Despite discussion on social media about protesting her visit, nothing materialized when Wynne toured a solar panel installation at Jim and Janet Nauta’s farm near Blenheim, before heading to Chatham to address the annual meeting of AGRIS Solar Co-operative.
It was the Liberals that took away most of the decision-making from communities for approving renewable energy projects, under their Green Energy Act, but Wynne indicated the pendulum is swinging the other way.
“If I could rollback the clock and we could have that kind of involvement from the beginning, I would do that” the premier said.
She noted the government has changed the rules to have more community involvement.
However, Wynne didn’t provide many specifics. She said it’s about making sure community willingness is taken into account to host these projects and there is buy-in . . . “rather than being in a position of reacting to a contract once it’s already in place.”
When asked if there will be much opportunity for buy-in with so many turbines projects already built, Wynne said: “It’s a big province . . . there are projects being looked at in many parts of the province.”
She believes if better buy-in is achieved, “the attitudes will start to shift.”
While industrial turbine projects have raised the ire of many, solar projects have proceeded with relative calm.
AGRIS Solar Co-operative, the first farmer-owned green energy co-op in Ontario, has been followed by 70 others.
Jim Campbell, AGRIS secretary, said, “a solar unit is pretty innocuous, it doesn’t take up much space, nobody can see it from the neighbours . . . so we don’t get the neighbourhood reaction that other kinds of installations get.”
He said AGRIS, which has 231 solar panels dotting virtually every county west of Toronto, received news Wednesday that approval has been granted for permits to build 500 new units.

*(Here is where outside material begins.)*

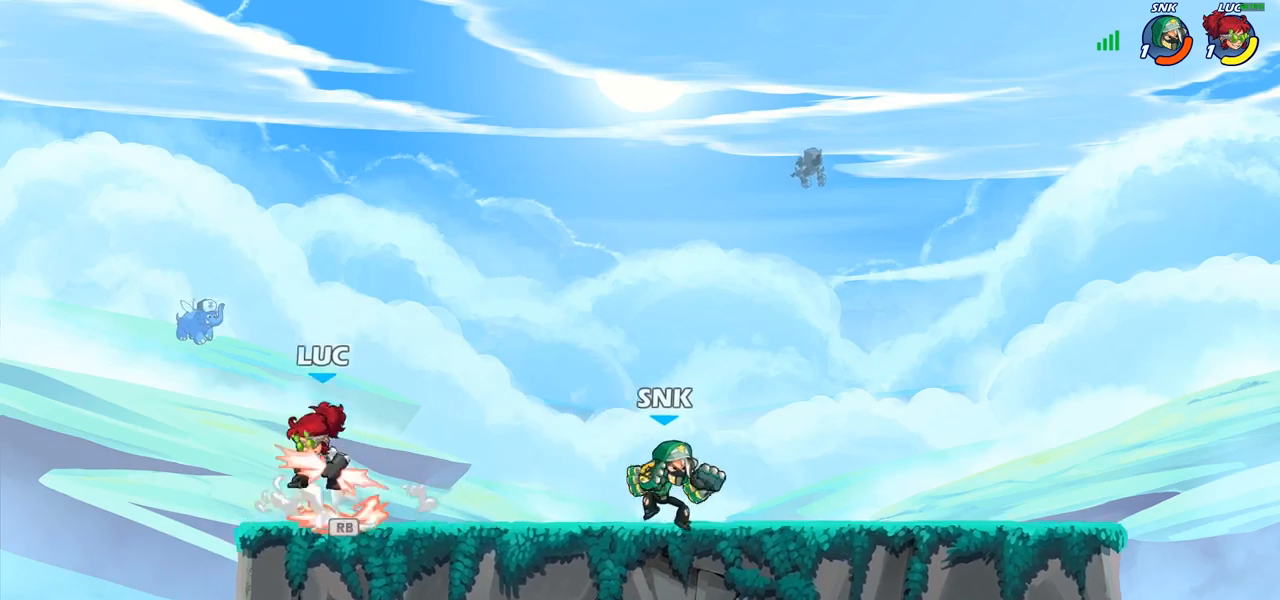
{"buttons": [], "left_stick": "right", "right_stick": "center", "events": [[150, "left_stick", "center"], [483, "left_stick", "right"]]}
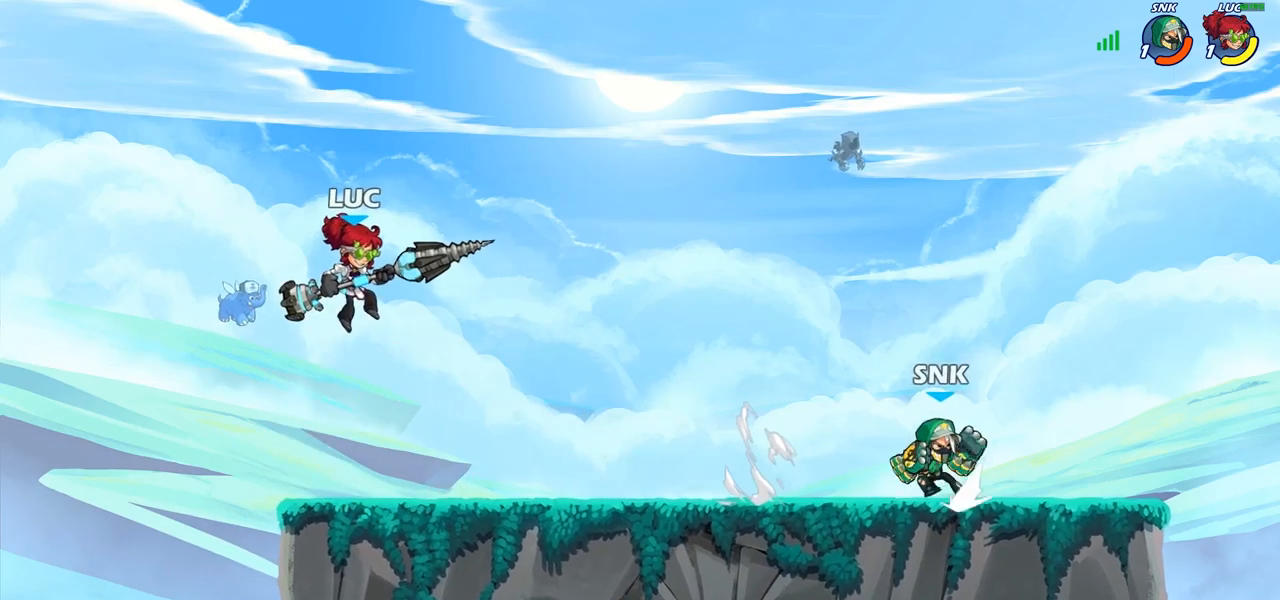
{"buttons": [], "left_stick": "right", "right_stick": "center", "events": [[250, "SQUARE", "down"], [283, "right_stick", "down-left"], [350, "SQUARE", "up"], [367, "right_stick", "center"]]}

Campbell said these will be constructed in 10-acre “solar gardens” containing 50 solar panels, to be located in the Temiskaming area in northeastern Ontario.

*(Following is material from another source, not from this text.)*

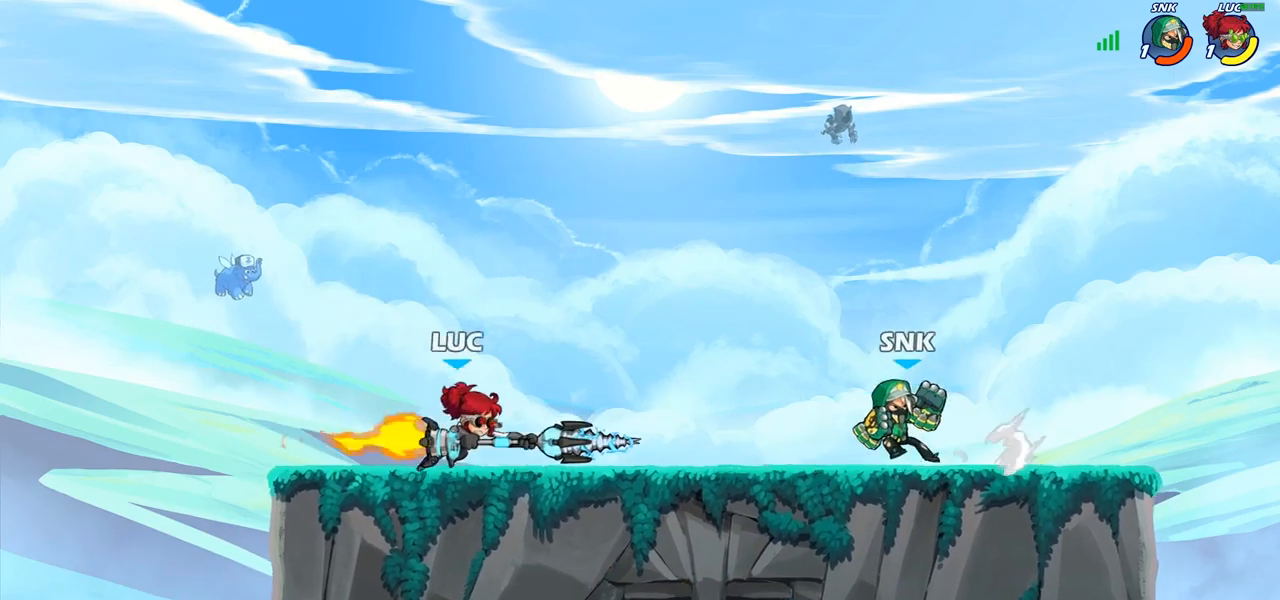
{"buttons": [], "left_stick": "right", "right_stick": "center", "events": []}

This will complete the projects AGRIS plans to build, Campbell said.
“We met our objective of building a co-op of 750 members and so we’re really just building out what our original vision was,” he said.
Campbell noted 90% of members are farmers who each put up $20,000, adding there is no corporate investment, and money was borrowed from Farm Credit Corporation to go forward.
Wynne said she would like to see this community investment transferred to wind turbines.
“This is the kind of model that I think is the best for communities, when people have a vested interest and they feel like they’re part of the project.”
However, the province’s green energy plan has been criticized for increasing energy costs, hindering business expansion and attraction.
Wynne said what she hears from business is Ontario has a competitive tax regime, a well-educated workforce, and a government willing to partner and work with them.
She said higher costs on energy bills are due to investments needed to upgrade the electricity grid, noting 10,000-kilometres of transmission line has been built or replaced.
Wynne said the Liberals found the electrical system to be in “disarray” and neglected when coming into office in 2003.
As for Wednesday’s announcement to drop to debt retirement charge off residential hydro bills by 2016, she said it was a pre-budget announcement.
There has been much speculation the upcoming budget could trigger a spring election.
Wynne said she hopes one of the opposition parties supports the budget, but added if that doesn’t happen “then we’ll go to the people of the province.”